Paolo Hendel: cambia il passo. Puoi anche dire le stesse cose che hai scritto in un libro ma, se sei in Teatro, è importante il ritmo. Il racconto diventa più immediato. Le parole più dirette. Tendi a chiudere ogni discorso con una battuta, cercando la complicità del pubblico. È il motivo per cui il nuovo spettacolo prende solo spunto dai temi del libro, ma non è un suo adattamento. Si tratta di un nuovo testo dove, parlando della terza età, racconto anche l’Italia che invecchia, il momento in cui un uomo, dopo una certa età, si guarda indietro e si rende conto di non essersi comportato poi così bene con l’altro sesso e il temibile rischio, da anziani, di diventare “lamentosi” e “criticoni” sia nella vita reale che sul web.

«Cartello appeso nella sala d’aspetto di un ambulatorio di Milano «Coloro che si sono già diagnosticati da soli tramite Google, ma desiderano un secondo parere, per cortesia controllino su Yahoo.com». A scrivere il cartello è stato un dottore stanco della concorrenza sleale a opera del medico più consultato dagli italiani: Google».

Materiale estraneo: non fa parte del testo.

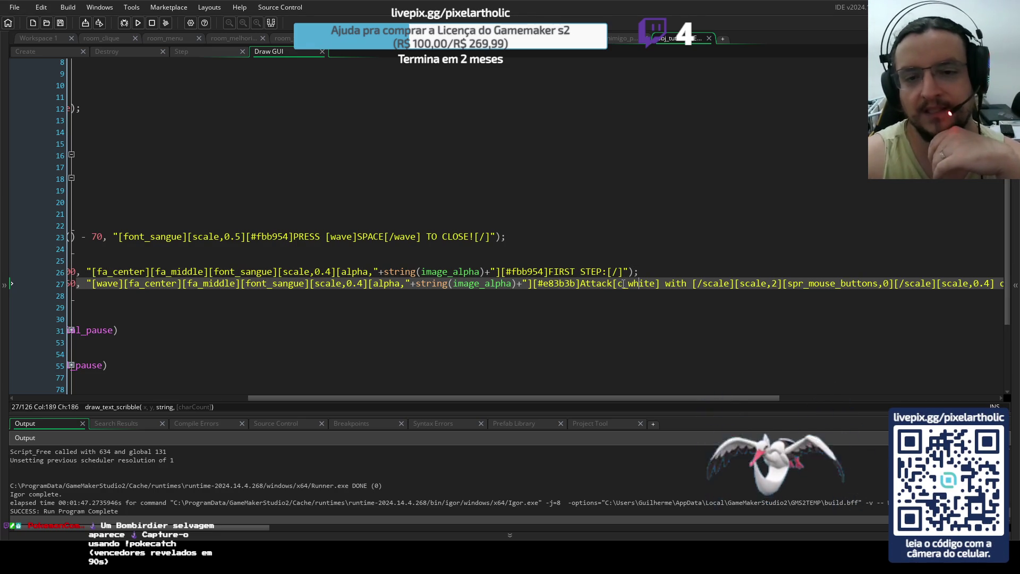
{"action": "left_click_drag", "start_coordinate": [620, 285], "coordinate": [629, 285]}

Domanda: com’è nato questo libro?

Marco Vicari: La nostra editor Lidya Salerno aveva letto una breve intervista a Paolo in cui si parlava di questi temi e ci ha proposto il tema del libro. Noi poi abbiamo deciso, per “evitare di dire troppe bischerate” come dice spesso Paolo, di coinvolgere anche la Dr.ssa Maria Chiara Cavallini in modo da unire l’informazione con la chiave dell’ironia e del racconto.

Domanda: «Dunque, se, ringraziando Iddio, in una coppia di settantenni (e oltre) il desiderio c’è, è bene assecondarlo.» Cosa è per te il desiderio ora che stai diventando diversamente giovane?

Paolo Hendel: Se è al desiderio sessuale che ti riferisci, ti posso dire che più passano gli anni e più resta un desiderio. Detto questo il sesso dopo una certa età è una gran faticata. È come fare un trasloco. Vai continuamente in su e in giù, sudando e ansimando, con il rischio di mettere qualcosa nel posto sbagliato.

 «Gli anni passano, mi avvicino ai settanta e seguito ad avere la sensazione che potrei fare qualcosa di più e di meglio nella vita, la sensazione di essere inadeguato, non all’altezza della situazione. In sostanza, di essere ancora immaturo. Non so se questo è il segno che tutto sommato sono ancora giovane o se più probabilmente  significa che ho poche speranze ormai di diventare una persona adulta.»